In this substantial essay on the novel (first published in 1964) Barbara Hardy distinguishes three integral aspects of the art of fiction – story, the working-out of a moral problem, and “truthfulness”, defined as “the lively representation of reality”. From this standpoint she discusses and elucidates some characteristic excellences and limitations of a number of major novels and novelists, including Defoe, Charlotte Brontë, George Eliot, Meredith, James, Hardy, E. M. Forster, and D. H. Lawrence.
Barbara Hardy, FRSL, FBA (née Nathan; 27 June 1924 – 12 February 2016) was a British literary scholar, author, and poet. As an academic, she specialised in the literature of the 19th Century. From 1965 to 1970, she was Professor of English at Royal Holloway College, University of London. Then, from 1970 to 1989, she was Professor of English Literature at Birkbeck College, University of London.
Hardy was born on 27 June 1924 in Swansea, Wales. She was educated at Swansea High School for Girls, a grammar school. In February 1941, she experienced the Swansea Blitz. She studied at University College London, graduating with a Bachelor of Arts (BA) degree in 1947 and a Master of Arts (MA) degree in 1949.

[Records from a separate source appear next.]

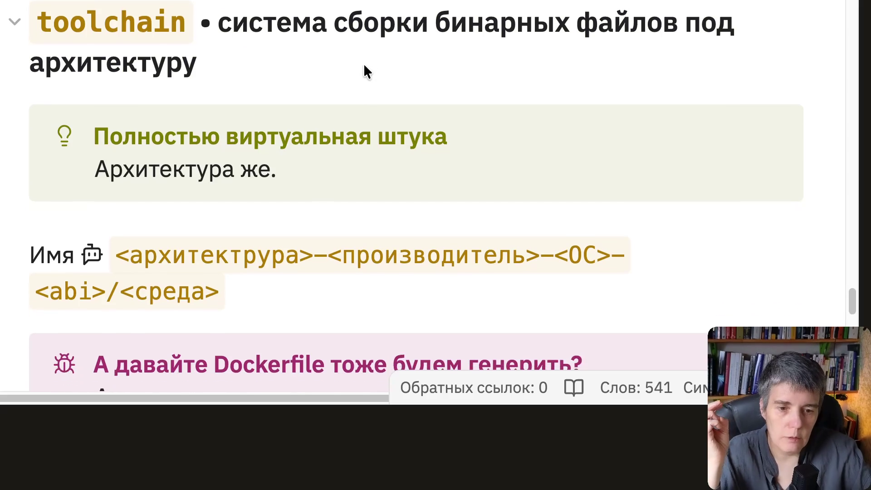
scroll(363, 63, "up", 1)
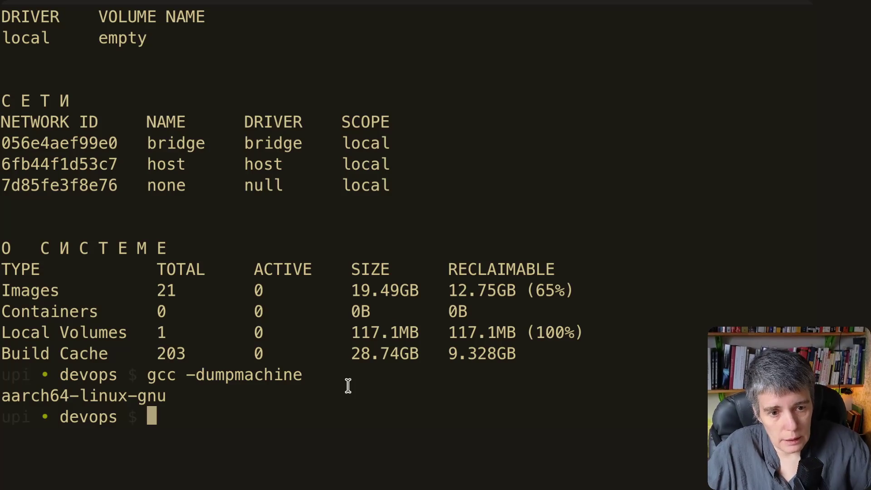
key("alt+Tab")
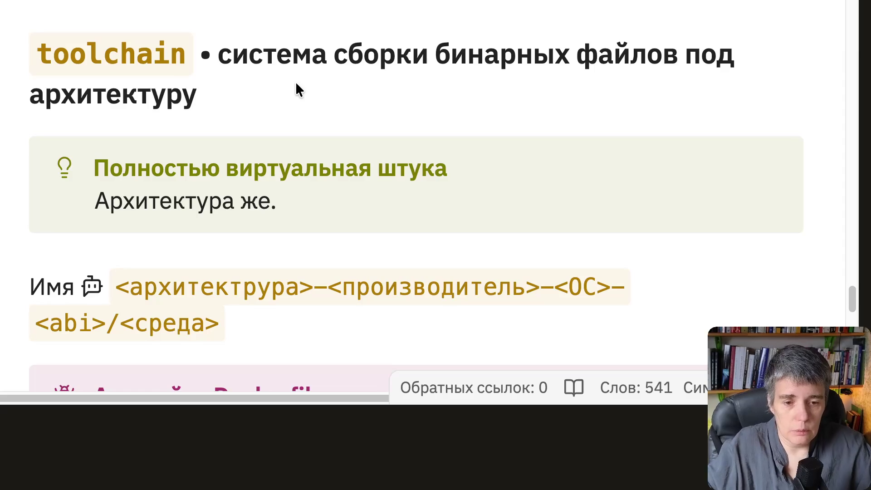
mouse_move(382, 54)
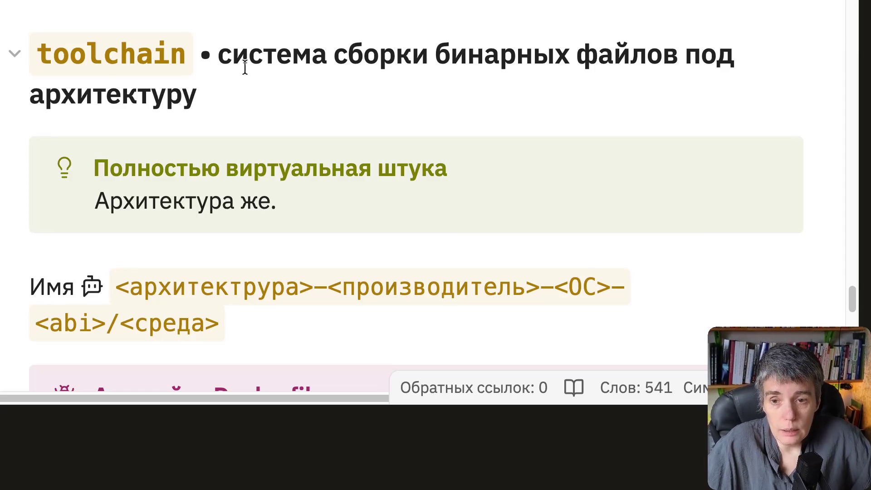
scroll(260, 83, "down", 1)
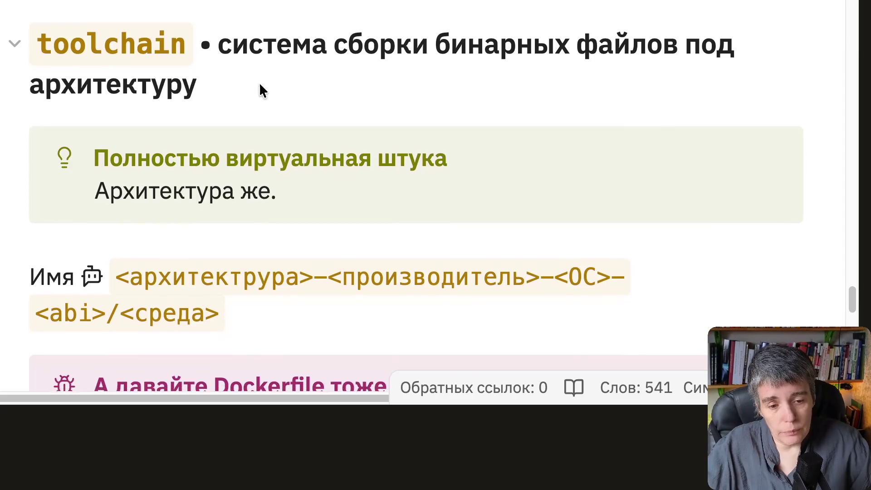
scroll(260, 83, "down", 2)
scroll(259, 82, "down", 1)
scroll(259, 82, "down", 3)
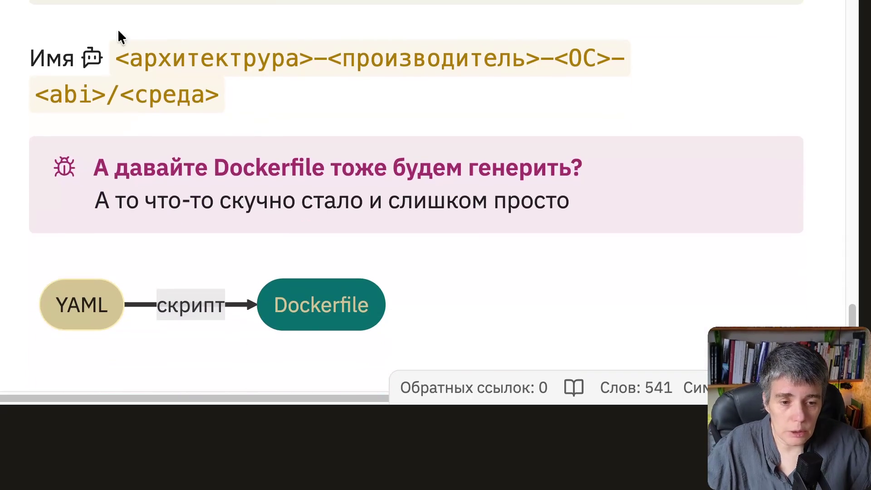
scroll(252, 55, "up", 2)
scroll(252, 55, "up", 3)
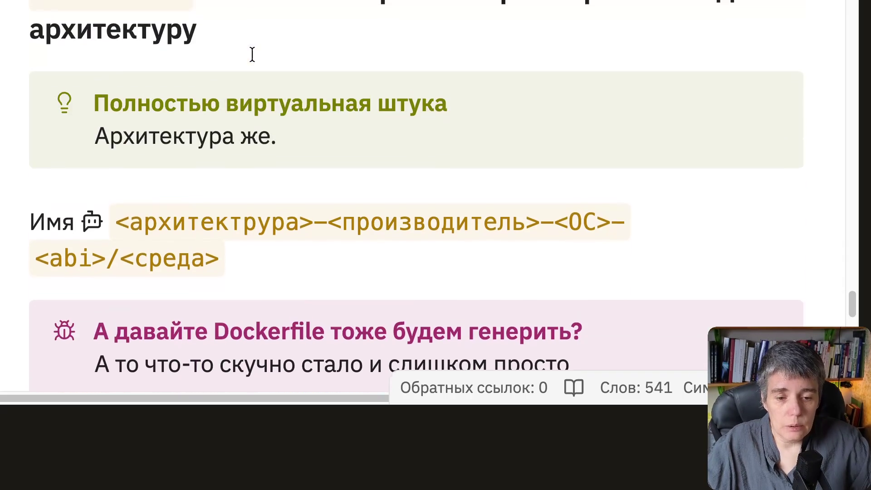
scroll(252, 55, "up", 1)
key("alt+Tab")
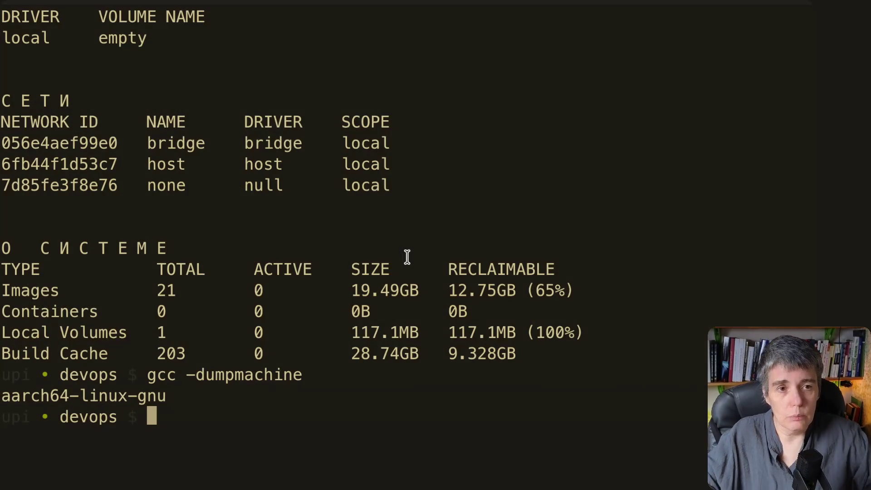
type("ll")
List the repo, enter toolchain/ and list its Dockerfile.* and *.yaml files.
key("Return")
type("cd to")
key("Tab")
key("Return")
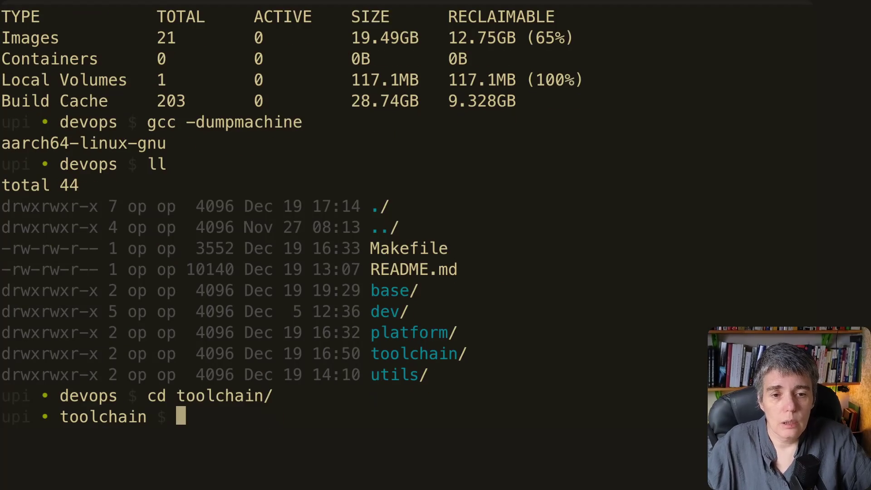
type("ll")
key("Return")
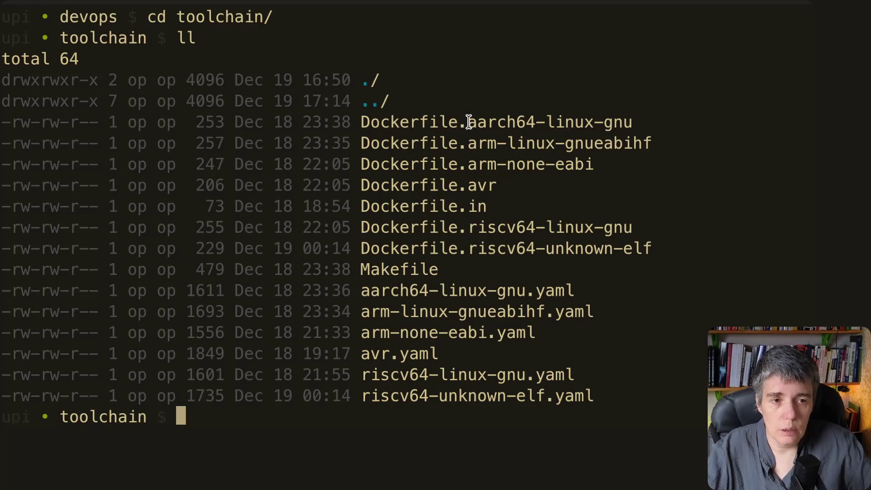
Highlight the architecture parts aarch64, arm, avr, riscv64 and the linux OS part in the Dockerfile names.
left_click_drag(469, 122, 634, 122)
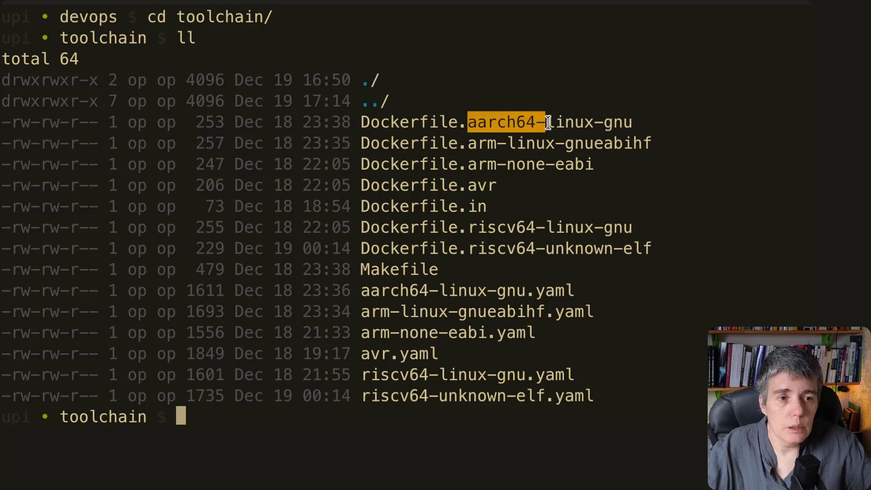
left_click(595, 136)
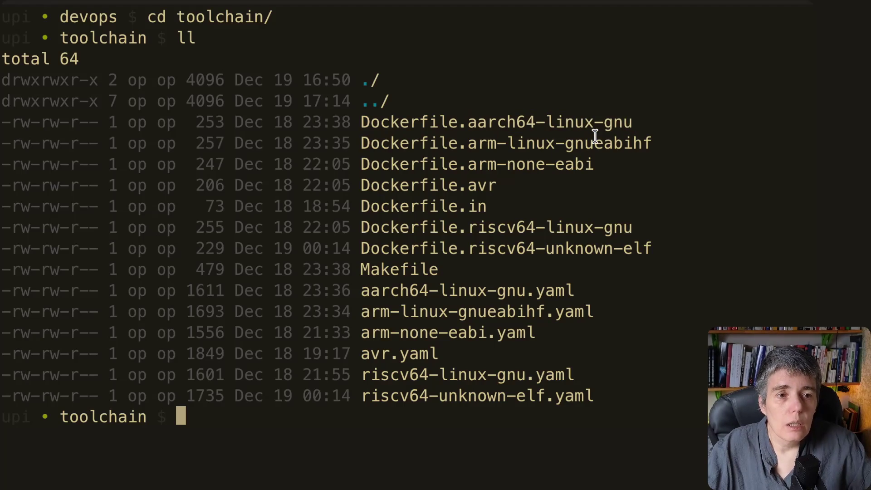
left_click_drag(497, 143, 468, 143)
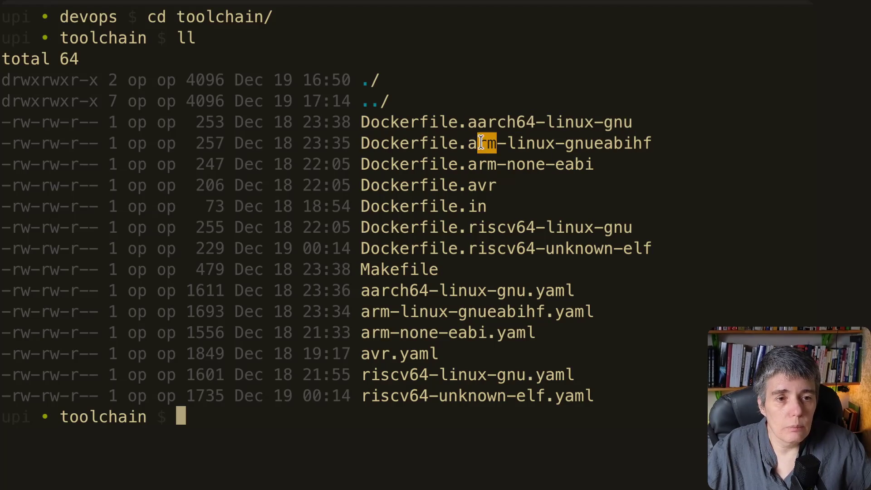
left_click(496, 146)
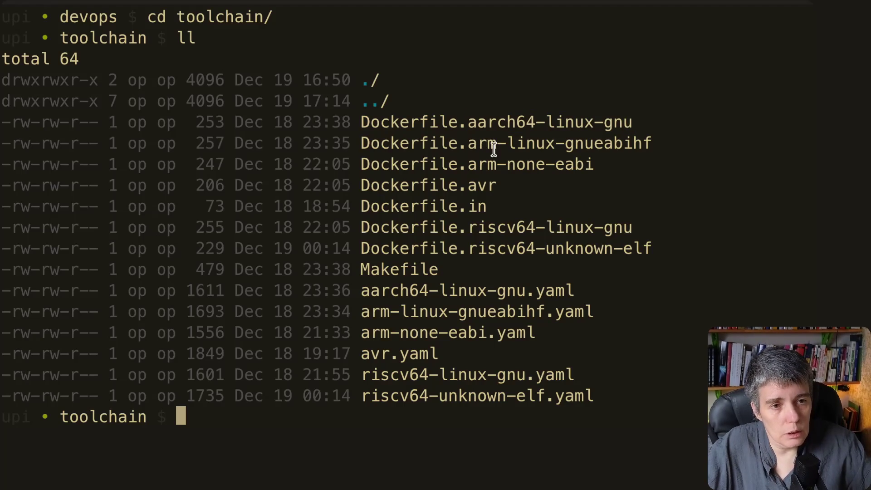
left_click_drag(497, 143, 469, 144)
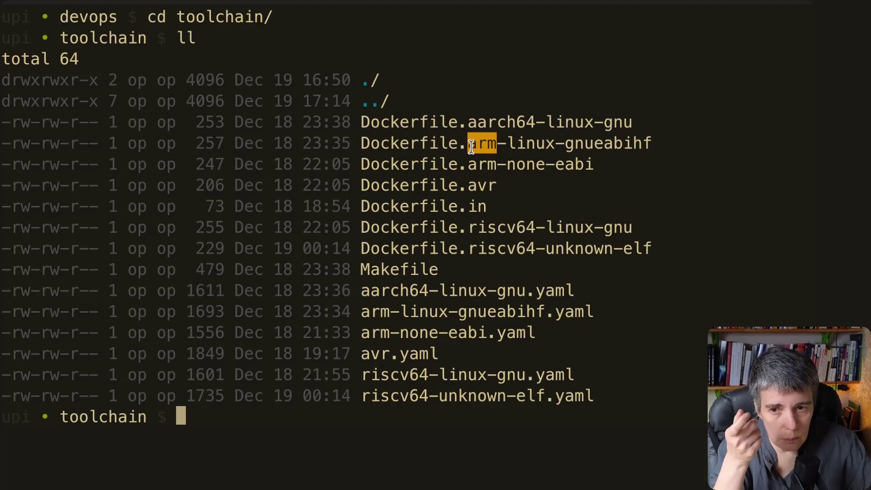
left_click(470, 145)
left_click_drag(497, 185, 485, 186)
left_click(521, 219)
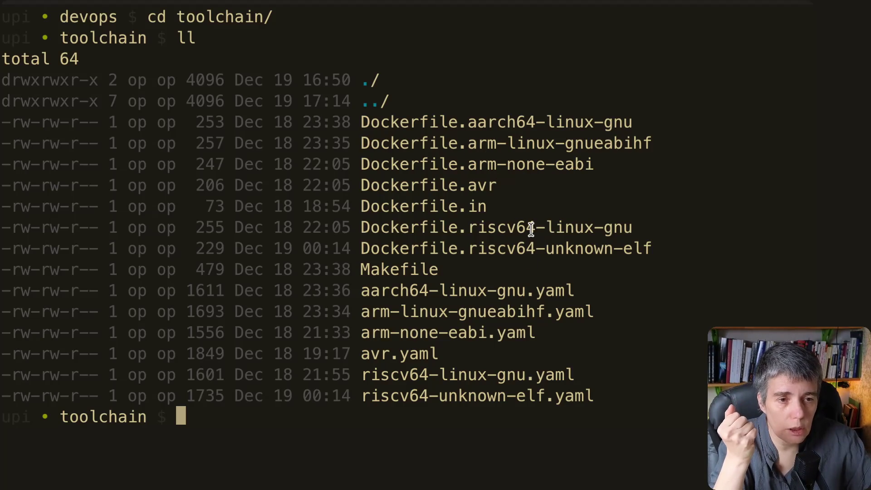
left_click_drag(537, 228, 470, 227)
left_click(477, 248)
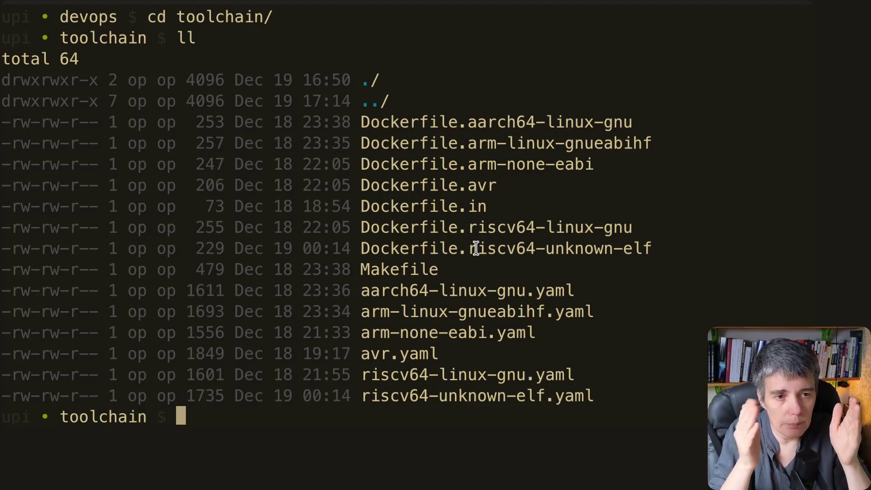
double_click(505, 143)
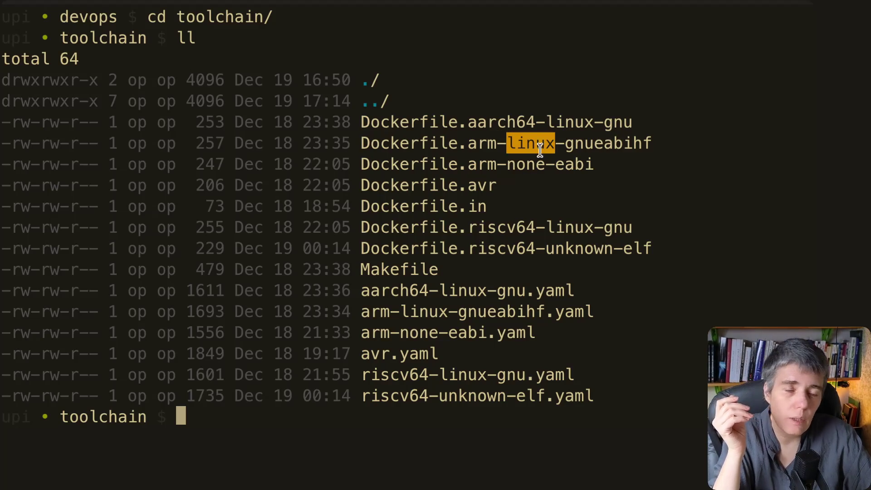
left_click(551, 143)
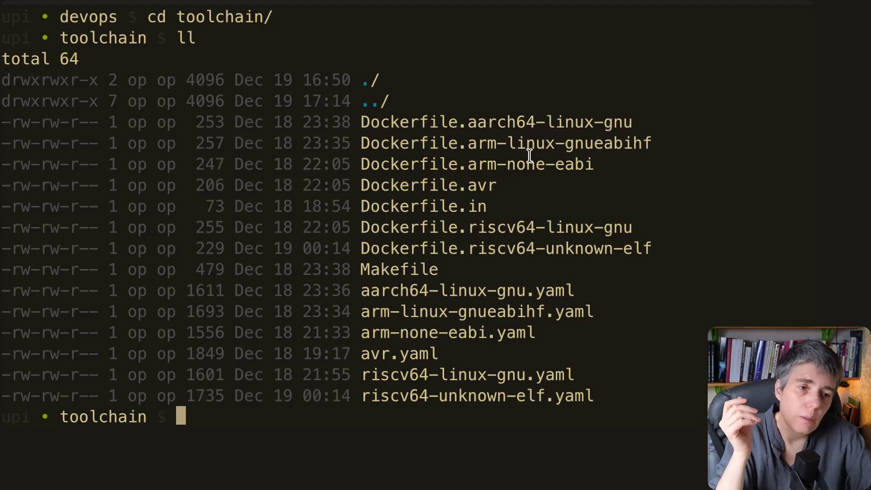
double_click(507, 164)
left_click(508, 164)
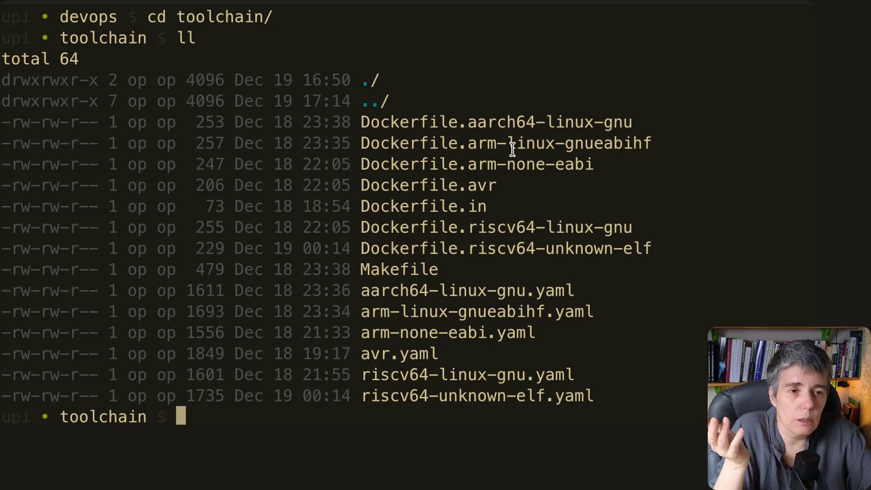
left_click_drag(510, 144, 552, 143)
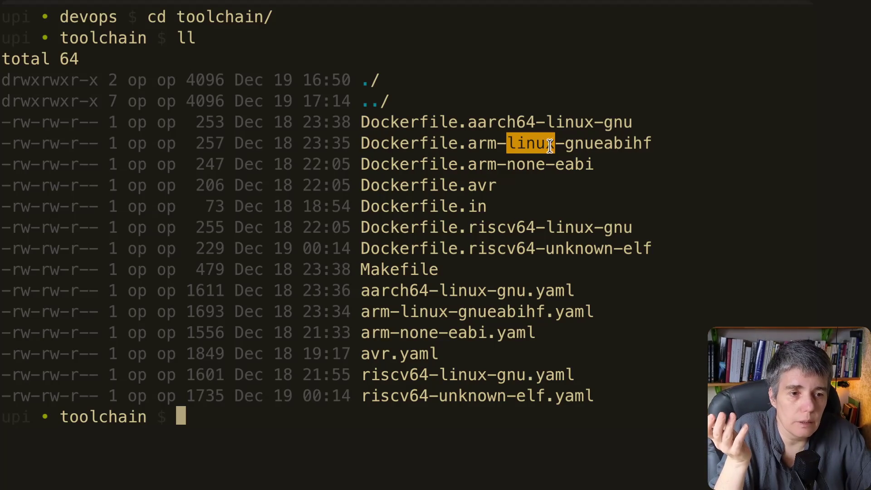
left_click(552, 143)
left_click_drag(510, 143, 561, 143)
left_click(523, 164)
left_click_drag(502, 164, 546, 164)
left_click(531, 166)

In 1962, Hardy was awarded the Rose Mary Crawshay Prize by the British Academy for her monograph The Novels of George Elliot. In 1997, she was awarded the Sagittarius Prize by the Society of Authors for her novel London Lovers. She was elected a Fellow of the Royal Society of Literature (FRSL) in 1997, and a Senior Fellow of the British Academy (FBA) in 2006.